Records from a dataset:
==============================

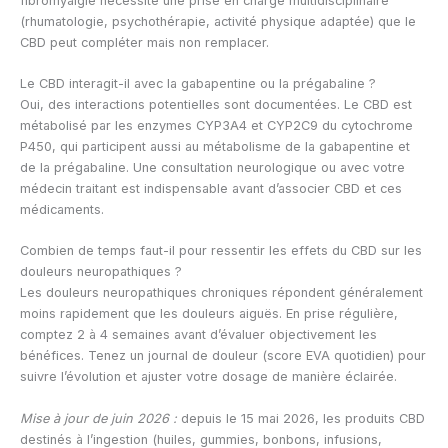
fibromyalgie nécessite une prise en charge multidisciplinaire
(rhumatologie, psychothérapie, activité physique adaptée) que le
CBD peut compléter mais non remplacer.
Le CBD interagit-il avec la gabapentine ou la prégabaline ?
Oui, des interactions potentielles sont documentées. Le CBD est
métabolisé par les enzymes CYP3A4 et CYP2C9 du cytochrome
P450, qui participent aussi au métabolisme de la gabapentine et
de la prégabaline. Une consultation neurologique ou avec votre
médecin traitant est indispensable avant d’associer CBD et ces
médicaments.
Combien de temps faut-il pour ressentir les effets du CBD sur les
douleurs neuropathiques ?
Les douleurs neuropathiques chroniques répondent généralement
moins rapidement que les douleurs aiguës. En prise régulière,
comptez 2 à 4 semaines avant d’évaluer objectivement les
bénéfices. Tenez un journal de douleur (score EVA quotidien) pour
suivre l’évolution et ajuster votre dosage de manière éclairée.
Mise à jour de juin 2026 :
depuis le 15 mai 2026, les produits CBD
destinés à l’ingestion (huiles, gummies, bonbons, infusions,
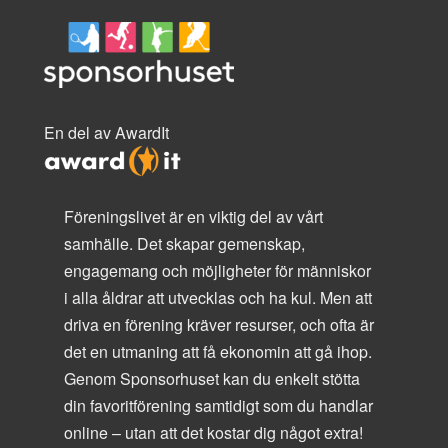
En del av AwardIt
Föreningslivet är en viktig del av vårt
samhälle. Det skapar gemenskap,
engagemang och möjligheter för människor
i alla åldrar att utvecklas och ha kul. Men att
driva en förening kräver resurser, och ofta är
det en utmaning att få ekonomin att gå ihop.
Genom Sponsorhuset kan du enkelt stötta
din favoritförening samtidigt som du handlar
online – utan att det kostar dig något extra!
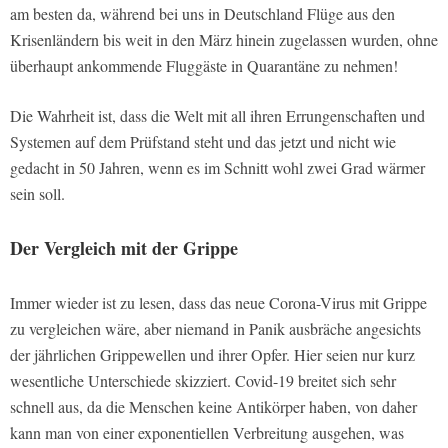
am besten da, während bei uns in Deutschland Flüge aus den
Krisenländern bis weit in den März hinein zugelassen wurden, ohne
überhaupt ankommende Fluggäste in Quarantäne zu nehmen!
Die Wahrheit ist, dass die Welt mit all ihren Errungenschaften und
Systemen auf dem Prüfstand steht und das jetzt und nicht wie
gedacht in 50 Jahren, wenn es im Schnitt wohl zwei Grad wärmer
sein soll.
Der Vergleich mit der Grippe
Immer wieder ist zu lesen, dass das neue Corona-Virus mit Grippe
zu vergleichen wäre, aber niemand in Panik ausbräche angesichts
der jährlichen Grippewellen und ihrer Opfer. Hier seien nur kurz
wesentliche Unterschiede skizziert. Covid-19 breitet sich sehr
schnell aus, da die Menschen keine Antikörper haben, von daher
kann man von einer exponentiellen Verbreitung ausgehen, was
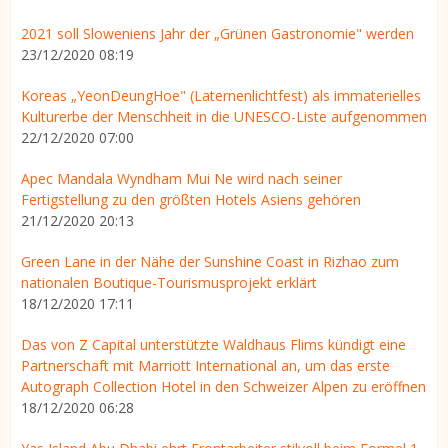
2021 soll Sloweniens Jahr der „Grünen Gastronomie" werden
23/12/2020 08:19
Koreas „YeonDeungHoe" (Laternenlichtfest) als immaterielles
Kulturerbe der Menschheit in die UNESCO-Liste aufgenommen
22/12/2020 07:00
Apec Mandala Wyndham Mui Ne wird nach seiner
Fertigstellung zu den größten Hotels Asiens gehören
21/12/2020 20:13
Green Lane in der Nähe der Sunshine Coast in Rizhao zum
nationalen Boutique-Tourismusprojekt erklärt
18/12/2020 17:11
Das von Z Capital unterstützte Waldhaus Flims kündigt eine
Partnerschaft mit Marriott International an, um das erste
Autograph Collection Hotel in den Schweizer Alpen zu eröffnen
18/12/2020 06:28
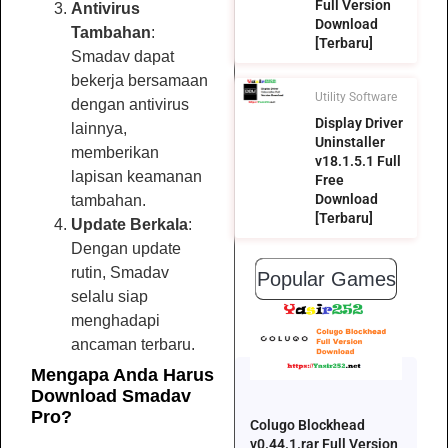
Full Version
Antivirus
Download
Tambahan
:
[Terbaru]
Smadav dapat
bekerja bersamaan
Utility Software
dengan antivirus
Display Driver
lainnya,
Uninstaller
memberikan
v18.1.5.1 Full
lapisan keamanan
Free
Download
tambahan.
[Terbaru]
Update Berkala
:
Dengan update
rutin, Smadav
Popular Games
selalu siap
menghadapi
ancaman terbaru.
Mengapa Anda Harus
Download Smadav
Pro?
Colugo Blockhead
v0.44.1.rar Full Version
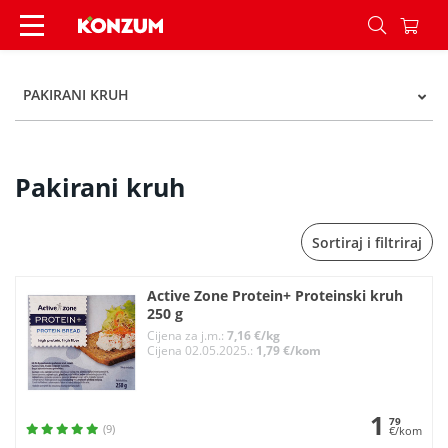
Pakirani kruh - Kategorije - Konzum
PAKIRANI KRUH
Pakirani kruh
Sortiraj i filtriraj
Active Zone Protein+ Proteinski kruh
250 g
Cijena za j.m.:
7,16 €/kg
Cijena 02.05.2025.:
1,79 €/kom
1
79
(9)
€/kom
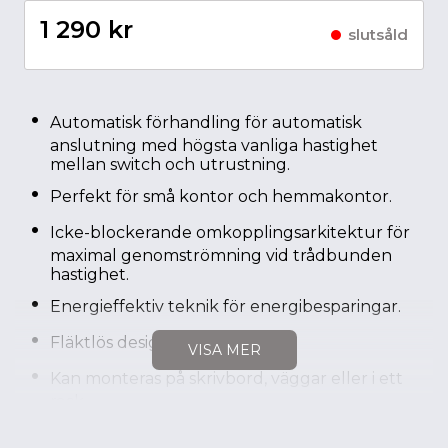
1 290 kr
slutsåld
Automatisk förhandling för automatisk
anslutning med högsta vanliga hastighet
mellan switch och utrustning.
Perfekt för små kontor och hemmakontor.
Icke-blockerande omkopplingsarkitektur för
maximal genomströmning vid trådbunden
hastighet.
Energieffektiv teknik för energibesparingar.
Fläktlös design för tyst drift.
VISA MER
Kan monteras på skrivbord, väggar eller i ett
rack.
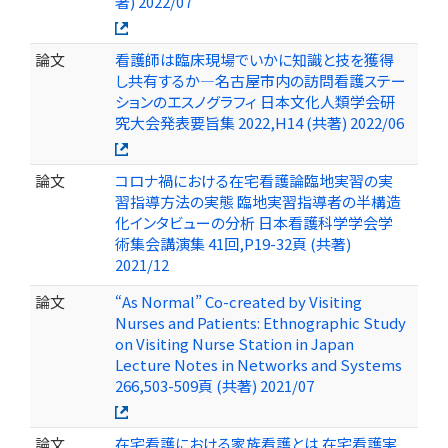
著) 2022/07
論文
看護師は臨床現場でいかに知識と技を獲得
し共有するか—名古屋市内の訪問看護ステー
ションのエスノグラフィ 日本文化人類学会研
究大会発表要旨集 2022,H14 (共著) 2022/06
論文
コロナ禍における在宅看護論臨地実習の実
習指導方法の実態 臨地実習指導者の半構造
化インタビューの分析 日本看護科学学会学
術集会講演集 41回,P19-32頁 (共著)
2021/12
論文
“As Normal” Co-created by Visiting
Nurses and Patients: Ethnographic Study
on Visiting Nurse Station in Japan
Lecture Notes in Networks and Systems
266,503-509頁 (共著) 2021/07
論文
在宅看護における家族看護とは 在宅看護実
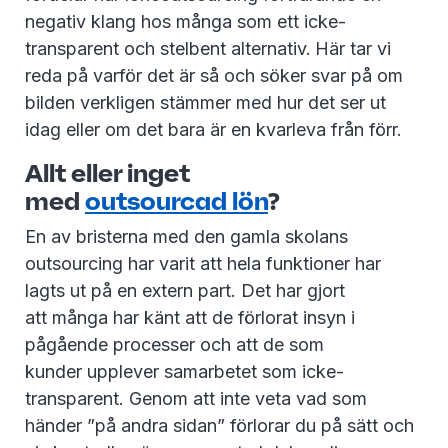
negativ klang hos många som ett icke-
transparent och stelbent alternativ.
Här tar vi
reda på varför det är så och söker svar på om
bilden verkligen stämmer med hur det ser ut
idag eller om det bara är en kvarleva från förr.
Allt eller inget
med
outsourcad lön
?
En av bristerna med den gamla skolans
outsourcing har varit att hela funktioner har
lagts ut på en extern part. Det har gjort
att många har känt att de förlorat insyn i
pågående processer och att de som
kunder upplever samarbetet som icke-
transparent. Genom att inte veta vad som
händer ”på andra sidan” förlorar du på sätt och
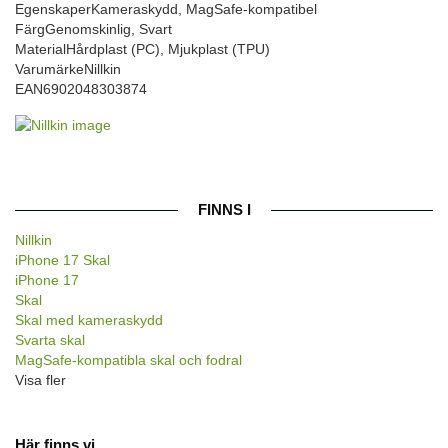
Egenskaper
Kameraskydd, MagSafe-kompatibel
Färg
Genomskinlig, Svart
Material
Hårdplast (PC), Mjukplast (TPU)
Varumärke
Nillkin
EAN
6902048303874
FINNS I
Nillkin
iPhone 17 Skal
iPhone 17
Skal
Skal med kameraskydd
Svarta skal
MagSafe-kompatibla skal och fodral
Visa fler
Här finns vi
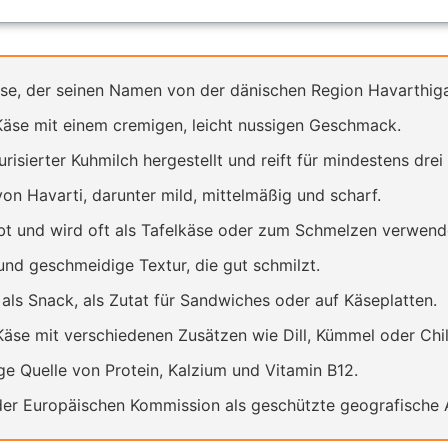
äse, der seinen Namen von der dänischen Region Havarthiga
 Käse mit einem cremigen, leicht nussigen Geschmack.
isierter Kuhmilch hergestellt und reift für mindestens dre
on Havarti, darunter mild, mittelmäßig und scharf.
ebt und wird oft als Tafelkäse oder zum Schmelzen verwend
und geschmeidige Textur, die gut schmilzt.
 als Snack, als Zutat für Sandwiches oder auf Käseplatten.
äse mit verschiedenen Zusätzen wie Dill, Kümmel oder Chil
ige Quelle von Protein, Kalzium und Vitamin B12.
er Europäischen Kommission als geschützte geografische 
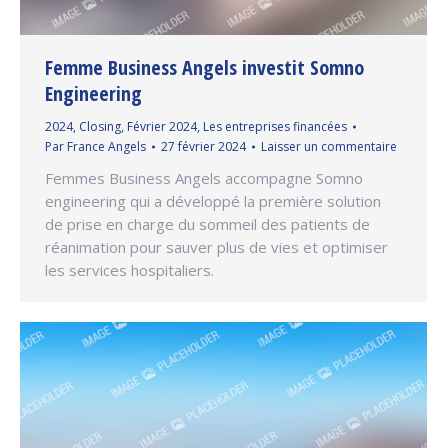
Femme Business Angels investit Somno
Engineering
2024
,
Closing
,
Février 2024
,
Les entreprises financées
Par
France Angels
27 février 2024
Laisser un commentaire
Femmes Business Angels accompagne Somno
engineering qui a développé la première solution
de prise en charge du sommeil des patients de
réanimation pour sauver plus de vies et optimiser
les services hospitaliers.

==============================

* [ACTIVITY] One exact copy of the data is required, and it should hold no pictures.

* [ANSWER SPACE]
fibromyalgie nécessite une prise en charge multidisciplinaire
(rhumatologie, psychothérapie, activité physique adaptée) que le
CBD peut compléter mais non remplacer.
Le CBD interagit-il avec la gabapentine ou la prégabaline ?
Oui, des interactions potentielles sont documentées. Le CBD est
métabolisé par les enzymes CYP3A4 et CYP2C9 du cytochrome
P450, qui participent aussi au métabolisme de la gabapentine et
de la prégabaline. Une consultation neurologique ou avec votre
médecin traitant est indispensable avant d’associer CBD et ces
médicaments.
Combien de temps faut-il pour ressentir les effets du CBD sur les
douleurs neuropathiques ?
Les douleurs neuropathiques chroniques répondent généralement
moins rapidement que les douleurs aiguës. En prise régulière,
comptez 2 à 4 semaines avant d’évaluer objectivement les
bénéfices. Tenez un journal de douleur (score EVA quotidien) pour
suivre l’évolution et ajuster votre dosage de manière éclairée.
Mise à jour de juin 2026 :
depuis le 15 mai 2026, les produits CBD
destinés à l’ingestion (huiles, gummies, bonbons, infusions,
En del av AwardIt
Föreningslivet är en viktig del av vårt
samhälle. Det skapar gemenskap,
engagemang och möjligheter för människor
i alla åldrar att utvecklas och ha kul. Men att
driva en förening kräver resurser, och ofta är
det en utmaning att få ekonomin att gå ihop.
Genom Sponsorhuset kan du enkelt stötta
din favoritförening samtidigt som du handlar
online – utan att det kostar dig något extra!
am besten da, während bei uns in Deutschland Flüge aus den
Krisenländern bis weit in den März hinein zugelassen wurden, ohne
überhaupt ankommende Fluggäste in Quarantäne zu nehmen!
Die Wahrheit ist, dass die Welt mit all ihren Errungenschaften und
Systemen auf dem Prüfstand steht und das jetzt und nicht wie
gedacht in 50 Jahren, wenn es im Schnitt wohl zwei Grad wärmer
sein soll.
Der Vergleich mit der Grippe
Immer wieder ist zu lesen, dass das neue Corona-Virus mit Grippe
zu vergleichen wäre, aber niemand in Panik ausbräche angesichts
der jährlichen Grippewellen und ihrer Opfer. Hier seien nur kurz
wesentliche Unterschiede skizziert. Covid-19 breitet sich sehr
schnell aus, da die Menschen keine Antikörper haben, von daher
kann man von einer exponentiellen Verbreitung ausgehen, was
2021 soll Sloweniens Jahr der „Grünen Gastronomie" werden
23/12/2020 08:19
Koreas „YeonDeungHoe" (Laternenlichtfest) als immaterielles
Kulturerbe der Menschheit in die UNESCO-Liste aufgenommen
22/12/2020 07:00
Apec Mandala Wyndham Mui Ne wird nach seiner
Fertigstellung zu den größten Hotels Asiens gehören
21/12/2020 20:13
Green Lane in der Nähe der Sunshine Coast in Rizhao zum
nationalen Boutique-Tourismusprojekt erklärt
18/12/2020 17:11
Das von Z Capital unterstützte Waldhaus Flims kündigt eine
Partnerschaft mit Marriott International an, um das erste
Autograph Collection Hotel in den Schweizer Alpen zu eröffnen
18/12/2020 06:28
Full Version
Antivirus
Download
Tambahan
:
[Terbaru]
Smadav dapat
bekerja bersamaan
Utility Software
dengan antivirus
Display Driver
lainnya,
Uninstaller
memberikan
v18.1.5.1 Full
lapisan keamanan
Free
Download
tambahan.
[Terbaru]
Update Berkala
:
Dengan update
rutin, Smadav
Popular Games
selalu siap
menghadapi
ancaman terbaru.
Mengapa Anda Harus
Download Smadav
Pro?
Colugo Blockhead
v0.44.1.rar Full Version
Pakirani kruh - Kategorije - Konzum
PAKIRANI KRUH
Pakirani kruh
Sortiraj i filtriraj
Active Zone Protein+ Proteinski kruh
250 g
Cijena za j.m.:
7,16 €/kg
Cijena 02.05.2025.:
1,79 €/kom
1
79
(9)
€/kom
1 290 kr
slutsåld
Automatisk förhandling för automatisk
anslutning med högsta vanliga hastighet
mellan switch och utrustning.
Perfekt för små kontor och hemmakontor.
Icke-blockerande omkopplingsarkitektur för
maximal genomströmning vid trådbunden
hastighet.
Energieffektiv teknik för energibesparingar.
Fläktlös design för tyst drift.
VISA MER
Kan monteras på skrivbord, väggar eller i ett
rack.
著) 2022/07
論文
看護師は臨床現場でいかに知識と技を獲得
し共有するか—名古屋市内の訪問看護ステー
ションのエスノグラフィ 日本文化人類学会研
究大会発表要旨集 2022,H14 (共著) 2022/06
論文
コロナ禍における在宅看護論臨地実習の実
習指導方法の実態 臨地実習指導者の半構造
化インタビューの分析 日本看護科学学会学
術集会講演集 41回,P19-32頁 (共著)
2021/12
論文
“As Normal” Co-created by Visiting
Nurses and Patients: Ethnographic Study
on Visiting Nurse Station in Japan
Lecture Notes in Networks and Systems
266,503-509頁 (共著) 2021/07
論文
在宅看護における家族看護とは 在宅看護実
negativ klang hos många som ett icke-
transparent och stelbent alternativ.
Här tar vi
reda på varför det är så och söker svar på om
bilden verkligen stämmer med hur det ser ut
idag eller om det bara är en kvarleva från förr.
Allt eller inget
med
outsourcad lön
?
En av bristerna med den gamla skolans
outsourcing har varit att hela funktioner har
lagts ut på en extern part. Det har gjort
att många har känt att de förlorat insyn i
pågående processer och att de som
kunder upplever samarbetet som icke-
transparent. Genom att inte veta vad som
händer ”på andra sidan” förlorar du på sätt och
Egenskaper
Kameraskydd, MagSafe-kompatibel
Färg
Genomskinlig, Svart
Material
Hårdplast (PC), Mjukplast (TPU)
Varumärke
Nillkin
EAN
6902048303874
FINNS I
Nillkin
iPhone 17 Skal
iPhone 17
Skal
Skal med kameraskydd
Svarta skal
MagSafe-kompatibla skal och fodral
Visa fler
Här finns vi
äse, der seinen Namen von der dänischen Region Havarthiga
 Käse mit einem cremigen, leicht nussigen Geschmack.
isierter Kuhmilch hergestellt und reift für mindestens dre
on Havarti, darunter mild, mittelmäßig und scharf.
ebt und wird oft als Tafelkäse oder zum Schmelzen verwend
und geschmeidige Textur, die gut schmilzt.
 als Snack, als Zutat für Sandwiches oder auf Käseplatten.
äse mit verschiedenen Zusätzen wie Dill, Kümmel oder Chil
ige Quelle von Protein, Kalzium und Vitamin B12.
er Europäischen Kommission als geschützte geografische 
Femme Business Angels investit Somno
Engineering
2024
,
Closing
,
Février 2024
,
Les entreprises financées
Par
France Angels
27 février 2024
Laisser un commentaire
Femmes Business Angels accompagne Somno
engineering qui a développé la première solution
de prise en charge du sommeil des patients de
réanimation pour sauver plus de vies et optimiser
les services hospitaliers.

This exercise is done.